In addition, chemical lawn treatments aren't purposed to get rid of ants or mice (usually), they get rid of weeds, and a study was posted here recently stating that chem lawn treatments greatly increased the risk of lymphoma in dogs.  Beyond Pesticides talks about these chemical lawn treatments and weeds--they do not differentiate between the two different vernaculars.  They are one in the same, and at least 2/3 of the lawn care pesticides are by no means safe.

Thank ou everyone for you input iv been trying to reply to all of you but my Internet is slow. I own the house I live in and have a couple acres for the dogs. My father inlaw shares the tar with us cuz his house is next door so he keeps the up keep on it. It's been a couple weeks and the dogs haven't gotten sick iv just been hearing so much about lymphoma in dogs I get worried. 

Chemists -- the people who study, work with, and sell the stuff -- have an ancient and notorious track record of underestimating the hazards of chemistry.  Think:  mad hatters (mercury), Marie Curie (radium poisoning); lead water pipes (Latin for lead is plumbum, that's where we get "plumbers" and the odd symbol Pb).  Wet chemistry has long been a dangerous profession.  Example:  I, in an undergrad chemsitry lab 1970, have washed my bare hands in benzene -- now recognized as a rather nasty carcinogen.  Chloroform was used as an anesthetic.  Carbon tetrachloride was used in fire extinguishers, and teachers gave carbon tet and a putty knife to schoolkids on detention to scrape gum off the school hallways.  http://www.johngeiger.net/frozen.html -- lead poisoning from newfangled tinned food may have contributed to the demise of the Franklin Expedition, cool book, there's a childrens' picture book version.

We laugh at those idiots in the 19th century, with their ubiquitous arsenic and other poisons; look around you at all the commonplace items that will make the future laugh at us.

Some of the early (1960s) herbicides were extremely dangerous because 2,4,5-T (not, I think, 2,4-D) was contaminated with dioxins.  Agent Orange.

Remember that They -- the corporations -- will sell Us anything -- anything -- that we will buy.

"Safe" means "if it kills you, you'll have a hard time proving it in court".  Whatever consumer protection apparatchiks this country ever had have been long since gutted.

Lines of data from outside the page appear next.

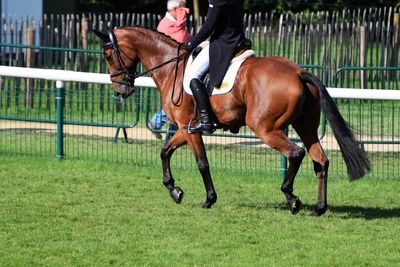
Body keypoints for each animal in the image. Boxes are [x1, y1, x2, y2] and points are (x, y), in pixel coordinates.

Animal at [93, 26, 368, 217]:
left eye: (108, 54)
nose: (120, 91)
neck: (172, 67)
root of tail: (298, 72)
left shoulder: (190, 130)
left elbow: (202, 163)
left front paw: (208, 199)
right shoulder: (185, 128)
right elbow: (164, 152)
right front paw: (175, 191)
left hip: (266, 128)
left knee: (295, 153)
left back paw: (291, 198)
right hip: (306, 127)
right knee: (320, 160)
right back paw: (319, 208)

If something is very dangerous (tobacco, say), it is relatively easy to prove this, but it is almost impossible to prove that something is safe.  Even if something is demonstrably dangerous (lead paint, say, or cigarettes) it is extremely difficult to get it off the market, at least in this country.  Once lead paint was shown to be hazardous, back in the 30's, the Europeans started getting rid of it, but in the US, the corporate response was a PR campaign -- that's where all that lovely "Dutch Boy" art came from -- delaying its removal for many decades (this from Science, some years back).  Oddly, there's still leaded aviation fuel in the US, even though the nonlead antiknock additives that replaced lead in European aviation gasoline long ago are actually cheaper; that's why there's measurably more lead in your soil if you live near a small airport (recent NPR report).

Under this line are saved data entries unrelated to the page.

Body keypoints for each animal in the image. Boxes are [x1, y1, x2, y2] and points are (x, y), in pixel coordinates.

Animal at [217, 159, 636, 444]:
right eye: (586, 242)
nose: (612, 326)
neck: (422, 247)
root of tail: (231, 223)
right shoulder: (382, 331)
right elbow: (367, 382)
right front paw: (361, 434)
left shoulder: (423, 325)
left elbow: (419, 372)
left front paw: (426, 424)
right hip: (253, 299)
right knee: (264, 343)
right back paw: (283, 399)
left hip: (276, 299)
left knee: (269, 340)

Dogs live closer to the dirt than we do.  When they wash their paws, they do it with their tongues.  My dogs walk the city streets and play on an asphalt playground, all covered with a film of the gunk that comes out of our air and our machines and our asphalt itself.  Salmon spawning in our urban Seattle watersheds have a very poor success rate, and our dogs are walking on all that stuff before it flows into our streams.

Not to mention melamine in our dog food.

I spot-applied some 2,4D to my parents' lawn back around 1968.  Never saw our tame grey squirrel again.  I've always wondered....

I'll take the weeds and the dirt over the weedkillers and the leafblowers any day.